-- Brief --
Search the records below for the string "wall", and report each line that contains it.

-- Exercise data --
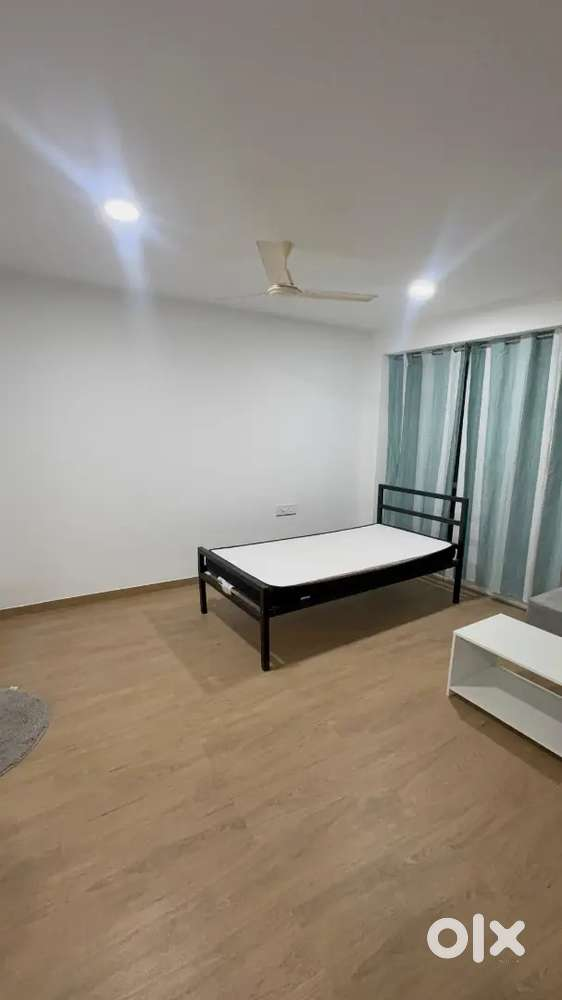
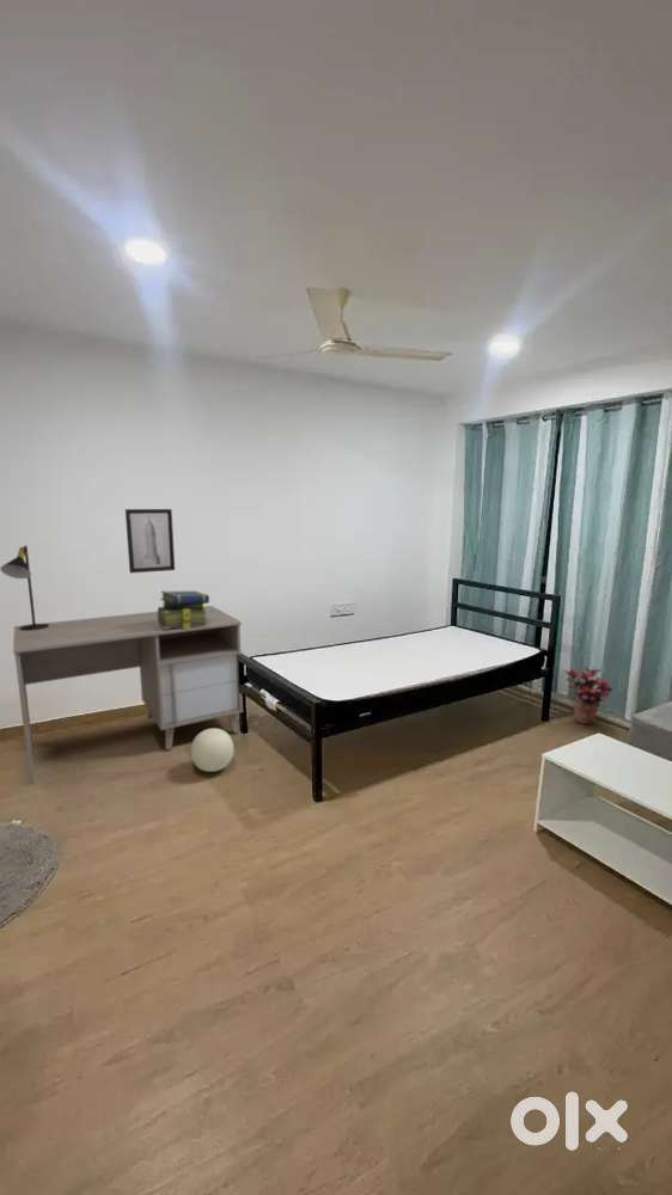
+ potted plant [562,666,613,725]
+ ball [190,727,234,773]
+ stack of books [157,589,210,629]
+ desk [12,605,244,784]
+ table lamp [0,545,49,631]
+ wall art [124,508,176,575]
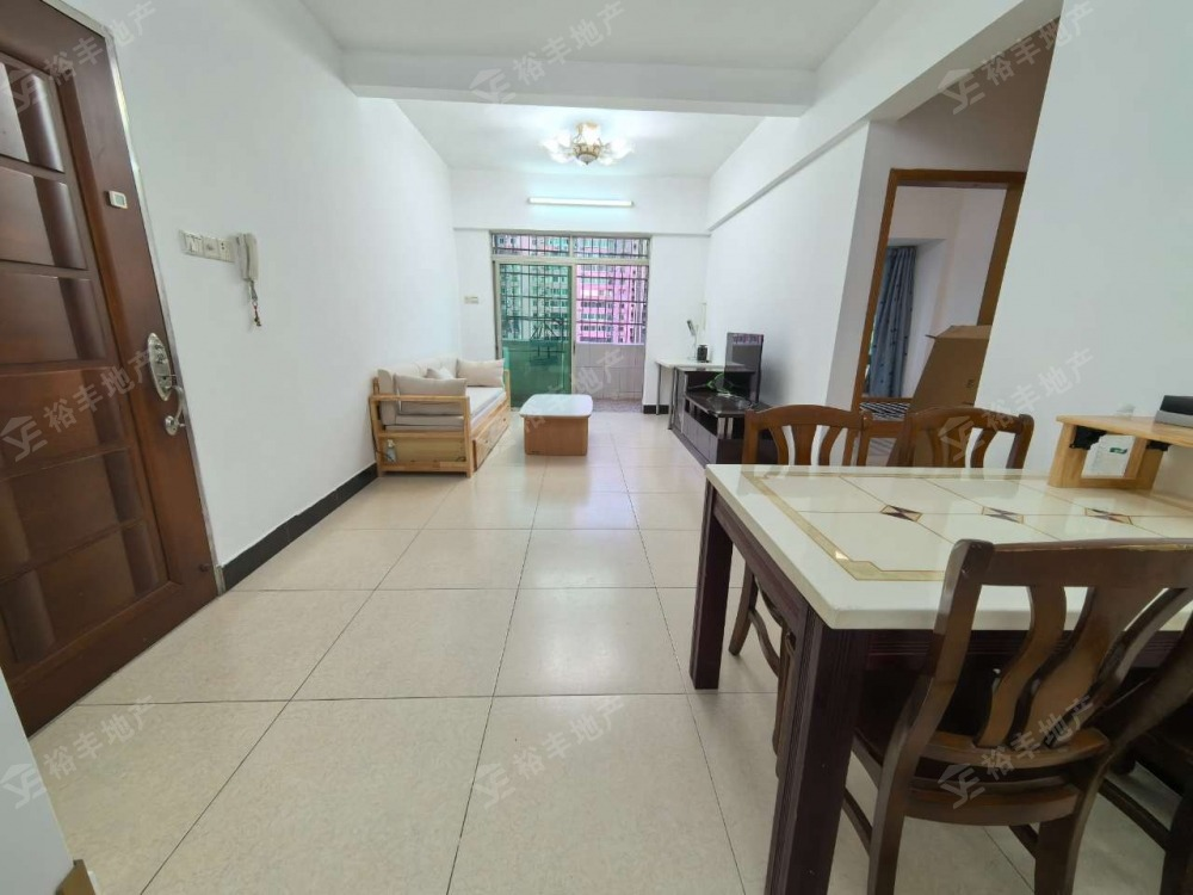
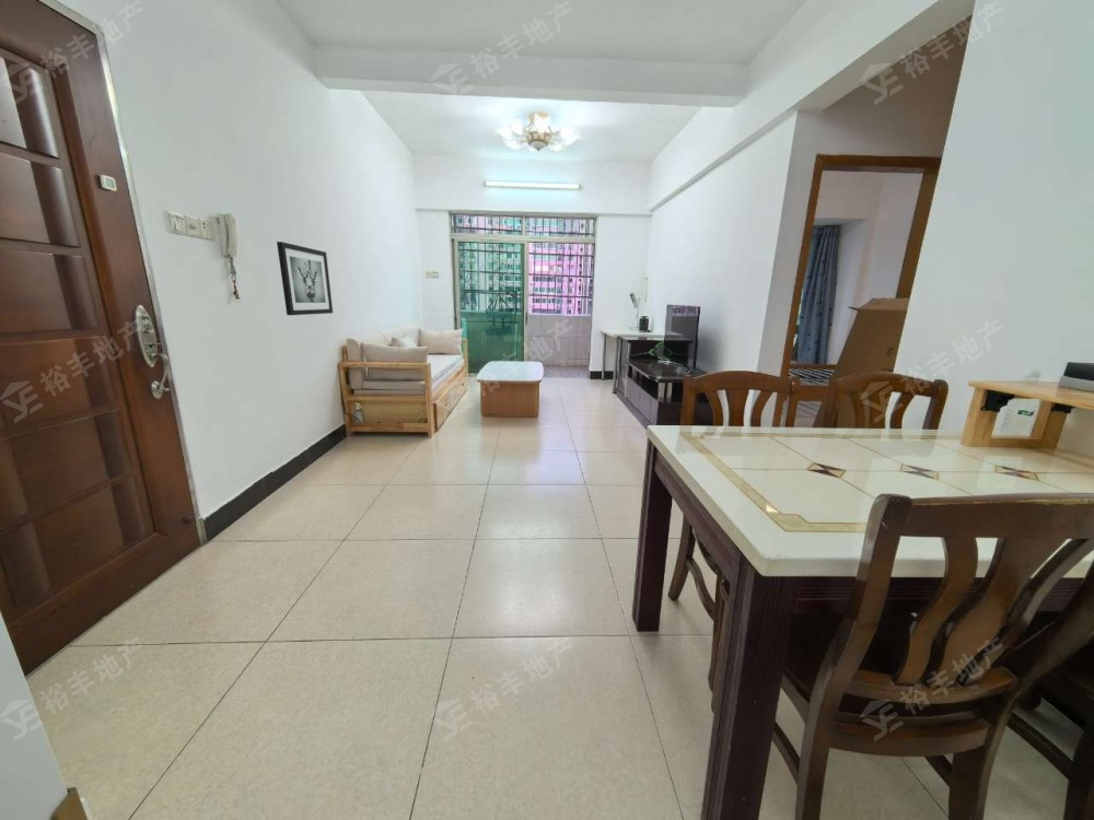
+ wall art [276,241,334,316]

-- Response area --
+ wall art [124,508,176,575]
+ wall art [276,241,334,316]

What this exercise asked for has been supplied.